Our server immediately brought us a basket containing two small, round, fresh-from-the-oven loaves of bread. No charge.
Appearance
A massive meal. Eight large chunks of beef (sans skewers) were topped with a grilled tomato and jalapeño pepper. The meat was accompanied by a generous portion of white rice pilaf, an enticing pile of pickled red cabbage and a clump of chopped, plain iceberg lettuce I had no idea what to do with.
Texture and Taste
The beef’s flavor was enhanced by a marinade that was subtle but distinctive. The meat had a heavy grain, which gave my jaws a workout. Each piece required quite a few chews, so I started cutting them smaller. This obligatory technique required slow eating, which made the portion seem that much larger.
The pickled cabbage added a piquancy that further livened up the flavor. A bowl of white rice could’ve been dull, but this portion had tiny noodles interspersed, enriching the taste. The white sauce was more liquid, tangy — and better — than the thick tzatziki I’ve had in other Greek/Mediterranean places.
I made respectable progress on my Beef Shish Kebab platter, but still took half the beef and some of the sides home.
BABA RESTAURANT
Baba bills its food as “Greek and Lebanese with an American twist,” with, let me add, an upscale bent.
The large indoor/outdoor space is surrounded by trees and shrubs, its only street signifier a sign with “BABA” in vertical letters on the corner of Central Avenue and 27th Street.

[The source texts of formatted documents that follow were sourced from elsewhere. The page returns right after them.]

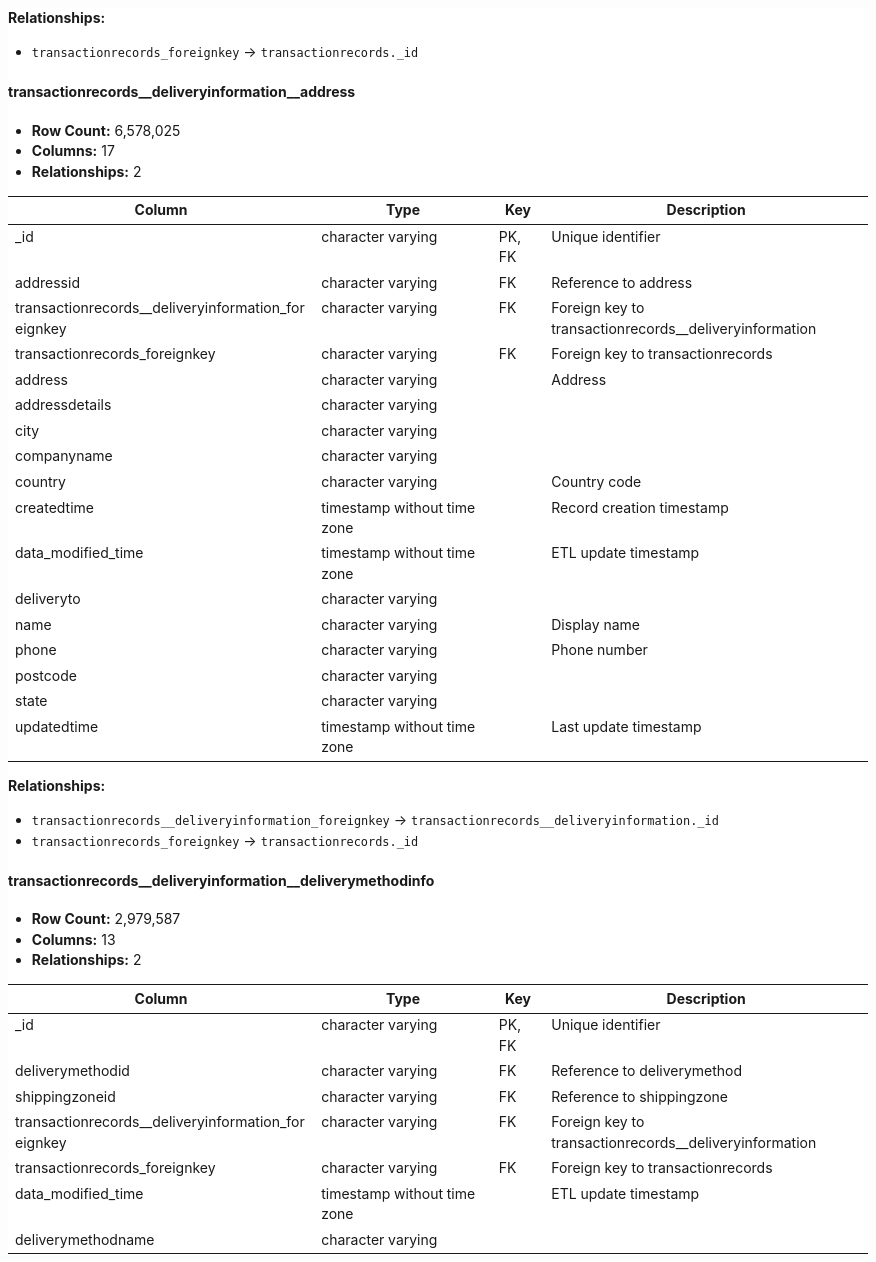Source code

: **Relationships:**
- `transactionrecords_foreignkey` → `transactionrecords._id`

#### transactionrecords__deliveryinformation__address
- **Row Count:** 6,578,025
- **Columns:** 17
- **Relationships:** 2

| Column | Type | Key | Description |
|--------|------|-----|-------------|
| _id | character varying | PK, FK | Unique identifier |
| addressid | character varying | FK | Reference to address |
| transactionrecords__deliveryinformation_foreignkey | character varying | FK | Foreign key to transactionrecords__deliveryinformation |
| transactionrecords_foreignkey | character varying | FK | Foreign key to transactionrecords |
| address | character varying |  | Address |
| addressdetails | character varying |  |  |
| city | character varying |  |  |
| companyname | character varying |  |  |
| country | character varying |  | Country code |
| createdtime | timestamp without time zone |  | Record creation timestamp |
| data_modified_time | timestamp without time zone |  | ETL update timestamp |
| deliveryto | character varying |  |  |
| name | character varying |  | Display name |
| phone | character varying |  | Phone number |
| postcode | character varying |  |  |
| state | character varying |  |  |
| updatedtime | timestamp without time zone |  | Last update timestamp |

**Relationships:**
- `transactionrecords__deliveryinformation_foreignkey` → `transactionrecords__deliveryinformation._id`
- `transactionrecords_foreignkey` → `transactionrecords._id`

#### transactionrecords__deliveryinformation__deliverymethodinfo
- **Row Count:** 2,979,587
- **Columns:** 13
- **Relationships:** 2

| Column | Type | Key | Description |
|--------|------|-----|-------------|
| _id | character varying | PK, FK | Unique identifier |
| deliverymethodid | character varying | FK | Reference to deliverymethod |
| shippingzoneid | character varying | FK | Reference to shippingzone |
| transactionrecords__deliveryinformation_foreignkey | character varying | FK | Foreign key to transactionrecords__deliveryinformation |
| transactionrecords_foreignkey | character varying | FK | Foreign key to transactionrecords |
| data_modified_time | timestamp without time zone |  | ETL update timestamp |
| deliverymethodname | character varying |  |  |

At 5:30 Wednesday we walked through the gate that opened to a vast patio in two covered sections. Baba has a handsome indoor dining room and bar, but we opted to sit on the patio — because the weather was perfect, 72 degrees according to my phone, 75 according to my body.
Our server, Madison, was relaxed, engaging and knowledgeable — and had a keen sense of when to stop by to check on us.
We ordered the Shish Kebab ($28, cooked medium), plus a couple of spreads — Muhammara and Melitzanosalata (both $5) — with Bread ($4). I asked for a ginger ale ($3) with minimal ice.
Appearance
Baba’s shish kebab presentation provided a stark contrast to Istanbul Mediterranean Grill’s. There was a lot less on the plate — five pieces of beef on a stylish skewer, with a small side of sumac onions and a bowl of white sauce.
Texture and Taste
The Melitzanosalata (a Greek eggplant dip, and probably the most unpronouncable food I’ve ever ordered) was lush and oily in a good way. It was an ideal complement to the Muhammara, a dip that originated in Syria whose main ingredients are roasted red pepper and walnuts. The spread had a tangy flavor and an agreeable crunch courtesy of the chopped nuts. Even better was the bread — house-made pita that was soft, puffy, and thicker than most.
We cast aside concerns about filling up before the main event. The starters were that good. (And we needn’t have worried.)
With our first bites of the steak, Bonnie and I shared nods and mmm-mmm‘s. Tender, juicy and perfectly cooked. Madison told us that the meat was rubbed with a house-made “schug” sauce, which added a tinge of spicy heat. The sharp-flavored sumac onions were a winning complement, but there was not enough of them, so I asked for another portion, which Madison quickly brought.
The beef was so good on its own that we made little use of the creamy tzadziki.
This plate could’ve used a more substantial side dish. My kingdom for some rice — but Baba doesn’t serve rice. Had I do do it over, I would’ve requested the spreads-and-bread to be served with the shish kebab.
We easily finished the entree, relishing every bite.
And the Winner of the Shish Kebab Showdown Is …
Baba.
This was a matchup of two sharply different restaurants — one a basic ethnic eatery in a hardscrabble part of town, the other a fine-dining establishment in a hip section of downtown. I could draw comparisons about price and value, but I try to avoid that in this space.
The bottom line: This contest features beef shish kebabs, and Baba’s — while a smaller portion and more expensive — was notably better. Plus the spread and the pita helped bolster Baba’s case.